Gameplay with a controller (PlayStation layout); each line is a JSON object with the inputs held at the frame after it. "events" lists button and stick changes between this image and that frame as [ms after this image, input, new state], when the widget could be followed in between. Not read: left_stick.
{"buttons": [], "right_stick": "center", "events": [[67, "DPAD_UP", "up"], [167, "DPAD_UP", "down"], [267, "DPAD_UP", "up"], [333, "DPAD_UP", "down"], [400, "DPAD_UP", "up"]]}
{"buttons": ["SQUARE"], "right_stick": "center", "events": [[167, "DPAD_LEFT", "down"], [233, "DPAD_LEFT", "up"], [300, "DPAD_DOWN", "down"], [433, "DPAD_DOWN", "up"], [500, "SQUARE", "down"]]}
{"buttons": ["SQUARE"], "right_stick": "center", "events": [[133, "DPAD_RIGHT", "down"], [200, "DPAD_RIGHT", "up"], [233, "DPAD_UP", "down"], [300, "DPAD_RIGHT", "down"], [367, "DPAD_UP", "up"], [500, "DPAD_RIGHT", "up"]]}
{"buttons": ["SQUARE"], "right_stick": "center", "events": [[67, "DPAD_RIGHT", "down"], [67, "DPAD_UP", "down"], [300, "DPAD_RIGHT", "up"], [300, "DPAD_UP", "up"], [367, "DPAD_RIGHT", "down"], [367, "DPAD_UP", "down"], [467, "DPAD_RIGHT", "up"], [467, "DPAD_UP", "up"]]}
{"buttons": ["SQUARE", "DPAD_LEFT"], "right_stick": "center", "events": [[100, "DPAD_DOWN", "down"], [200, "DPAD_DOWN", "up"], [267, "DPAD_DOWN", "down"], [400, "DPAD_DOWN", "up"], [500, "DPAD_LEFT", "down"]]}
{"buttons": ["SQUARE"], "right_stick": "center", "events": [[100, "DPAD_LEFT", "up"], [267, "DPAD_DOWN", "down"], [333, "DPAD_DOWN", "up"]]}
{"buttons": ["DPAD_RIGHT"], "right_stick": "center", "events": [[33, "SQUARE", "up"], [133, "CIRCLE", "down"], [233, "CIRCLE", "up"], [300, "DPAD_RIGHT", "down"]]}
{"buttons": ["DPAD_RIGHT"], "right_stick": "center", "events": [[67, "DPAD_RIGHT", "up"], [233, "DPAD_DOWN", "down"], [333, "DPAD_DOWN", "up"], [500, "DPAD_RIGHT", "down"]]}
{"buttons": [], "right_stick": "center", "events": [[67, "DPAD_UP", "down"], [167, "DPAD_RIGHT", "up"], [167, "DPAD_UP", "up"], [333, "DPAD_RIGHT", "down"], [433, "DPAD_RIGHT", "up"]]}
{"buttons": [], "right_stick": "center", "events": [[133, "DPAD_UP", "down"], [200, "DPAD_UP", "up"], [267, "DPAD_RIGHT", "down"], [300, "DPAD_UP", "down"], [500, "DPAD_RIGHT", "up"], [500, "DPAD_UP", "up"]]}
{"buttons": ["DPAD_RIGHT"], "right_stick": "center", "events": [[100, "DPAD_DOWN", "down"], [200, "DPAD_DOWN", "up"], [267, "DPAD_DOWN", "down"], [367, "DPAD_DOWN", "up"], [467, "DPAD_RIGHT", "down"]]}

================

• **DIRECTIONS**
Each record above should be repeated exactly.

• **ANSWER TO THE EXERCISE**
Gameplay with a controller (PlayStation layout); each line is a JSON object with the inputs held at the frame after it. "events" lists button and stick changes between this image and that frame as [ms after this image, input, new state], when the widget could be followed in between. Not read: left_stick.
{"buttons": [], "right_stick": "center", "events": [[67, "DPAD_UP", "up"], [167, "DPAD_UP", "down"], [267, "DPAD_UP", "up"], [333, "DPAD_UP", "down"], [400, "DPAD_UP", "up"]]}
{"buttons": ["SQUARE"], "right_stick": "center", "events": [[167, "DPAD_LEFT", "down"], [233, "DPAD_LEFT", "up"], [300, "DPAD_DOWN", "down"], [433, "DPAD_DOWN", "up"], [500, "SQUARE", "down"]]}
{"buttons": ["SQUARE"], "right_stick": "center", "events": [[133, "DPAD_RIGHT", "down"], [200, "DPAD_RIGHT", "up"], [233, "DPAD_UP", "down"], [300, "DPAD_RIGHT", "down"], [367, "DPAD_UP", "up"], [500, "DPAD_RIGHT", "up"]]}
{"buttons": ["SQUARE"], "right_stick": "center", "events": [[67, "DPAD_RIGHT", "down"], [67, "DPAD_UP", "down"], [300, "DPAD_RIGHT", "up"], [300, "DPAD_UP", "up"], [367, "DPAD_RIGHT", "down"], [367, "DPAD_UP", "down"], [467, "DPAD_RIGHT", "up"], [467, "DPAD_UP", "up"]]}
{"buttons": ["SQUARE", "DPAD_LEFT"], "right_stick": "center", "events": [[100, "DPAD_DOWN", "down"], [200, "DPAD_DOWN", "up"], [267, "DPAD_DOWN", "down"], [400, "DPAD_DOWN", "up"], [500, "DPAD_LEFT", "down"]]}
{"buttons": ["SQUARE"], "right_stick": "center", "events": [[100, "DPAD_LEFT", "up"], [267, "DPAD_DOWN", "down"], [333, "DPAD_DOWN", "up"]]}
{"buttons": ["DPAD_RIGHT"], "right_stick": "center", "events": [[33, "SQUARE", "up"], [133, "CIRCLE", "down"], [233, "CIRCLE", "up"], [300, "DPAD_RIGHT", "down"]]}
{"buttons": ["DPAD_RIGHT"], "right_stick": "center", "events": [[67, "DPAD_RIGHT", "up"], [233, "DPAD_DOWN", "down"], [333, "DPAD_DOWN", "up"], [500, "DPAD_RIGHT", "down"]]}
{"buttons": [], "right_stick": "center", "events": [[67, "DPAD_UP", "down"], [167, "DPAD_RIGHT", "up"], [167, "DPAD_UP", "up"], [333, "DPAD_RIGHT", "down"], [433, "DPAD_RIGHT", "up"]]}
{"buttons": [], "right_stick": "center", "events": [[133, "DPAD_UP", "down"], [200, "DPAD_UP", "up"], [267, "DPAD_RIGHT", "down"], [300, "DPAD_UP", "down"], [500, "DPAD_RIGHT", "up"], [500, "DPAD_UP", "up"]]}
{"buttons": ["DPAD_RIGHT"], "right_stick": "center", "events": [[100, "DPAD_DOWN", "down"], [200, "DPAD_DOWN", "up"], [267, "DPAD_DOWN", "down"], [367, "DPAD_DOWN", "up"], [467, "DPAD_RIGHT", "down"]]}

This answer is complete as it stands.